GitHub Repository: https://github.com/ashishps1/learn-ai-engineering
Conclusion
To excel in AI, you need to build and iterate with the right tools. The GitHub LLM repositories discussed provide a comprehensive package, enabling you to go from learning about machine learning to interacting with AI agents in real time. If you’re focused on deep learning, large language models (LLMs), retrieval-augmented generation (RAG), or agent orchestration, you have numerous strong real-world projects to draw on.
Explore these repositories, fork the code, modify the models, and build something unique. In the fast-paced field of AI, active learning is key, and these repositories provide an excellent way to stay active.
Frequently Asked Questions
Q1. Why should I explore GitHub repos as an AI engineer?
A. GitHub is where most cutting-edge AI work happens in public. Whether you’re learning, prototyping, or debugging, real-world code from top engineers is the best resource available.
Q2. Do I need to be an expert coder to use these repositories?
A. Not at all.

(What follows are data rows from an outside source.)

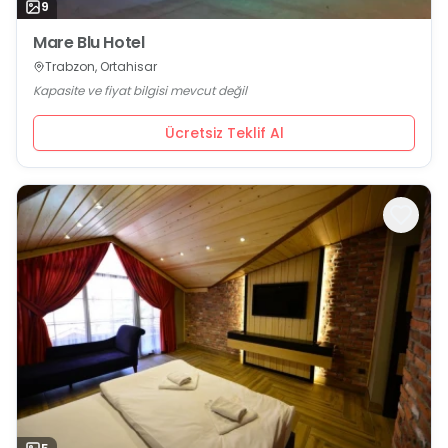
9
Mare Blu Hotel
Trabzon, Ortahisar
Kapasite ve fiyat bilgisi mevcut değil
Ücretsiz Teklif Al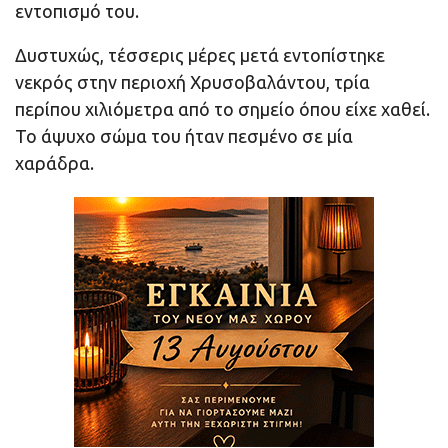
εντοπισμό του.
Δυστυχώς, τέσσερις μέρες μετά εντοπίστηκε
νεκρός στην περιοχή Χρυσοβαλάντου, τρία
περίπου χιλιόμετρα από το σημείο όπου είχε χαθεί.
Το άψυχο σώμα του ήταν πεσμένο σε μία
χαράδρα.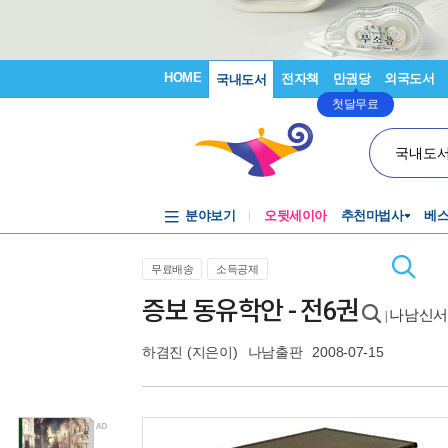
HOME
전자책
만권당
외국도서
국내도서
첫달무료
국내도
분야보기
오뒷세이아
추천마법사
베
무료배송
소득공제
증보 동유학안 - 전6권
나남신서 
|
하겸진
(지은이)
나남출판
2008-07-15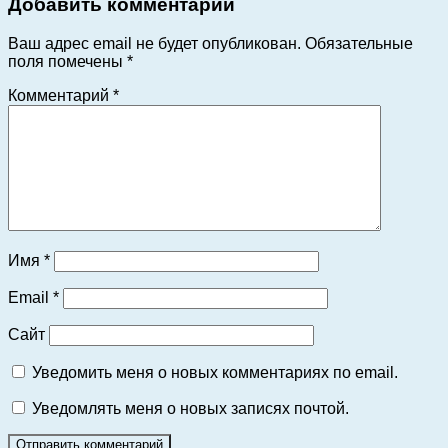
Добавить комментарий
Ваш адрес email не будет опубликован.
Обязательные
поля помечены
*
Комментарий
*
Имя
*
Email
*
Сайт
Уведомить меня о новых комментариях по email.
Уведомлять меня о новых записях почтой.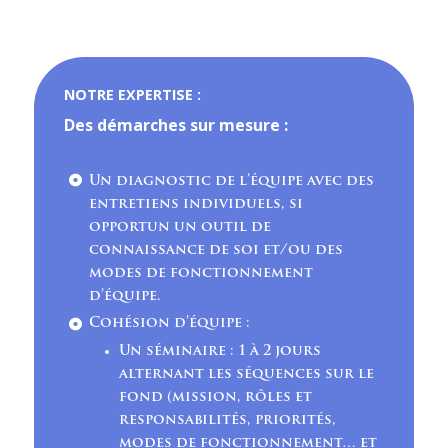
NOTRE EXPERTISE :
Des démarches sur mesure :
Un diagnostic de l’équipe avec des
entretiens individuels, si
opportun un outil de
connaissance de soi et/ou des
modes de fonctionnement
d’équipe.
Cohésion d’équipe :
Un séminaire : 1 à 2 jours
alternant les séquences sur le
fond (mission, rôles et
responsabilités, priorités,
modes de fonctionnement… et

Some are beginner-friendly, like ML-For-Beginners and AI-For-Beginners, which walk you through concepts with explanations and exercises.
Q3. Can I use the code from these repos in my own projects?
A. Yes, in most cases. Check the license of each repository; most are open-source under MIT or Apache licenses, which are permissive for personal and commercial use.
Q4. What’s the difference between “AI for Beginners” and “ML for Beginners”?
A. “ML for Beginners” focuses mainly on machine learning concepts like regression or classification. “AI for Beginners” is broader, including NLP, computer vision, and even ethics in AI.
Q5. Which repo is best if I want to learn how large language models work?
A. Check out nn-zero-to-hero by Andrej Karpathy. It provides one of the most hands-on and clear breakdowns of how transformers and LLMs work from scratch.
Q6. How do I keep track of updates in these repositories?
A. You can “watch” the repository on GitHub to get notifications or star it to bookmark it. You can also follow the repository maintainers if you’re particularly interested in their work.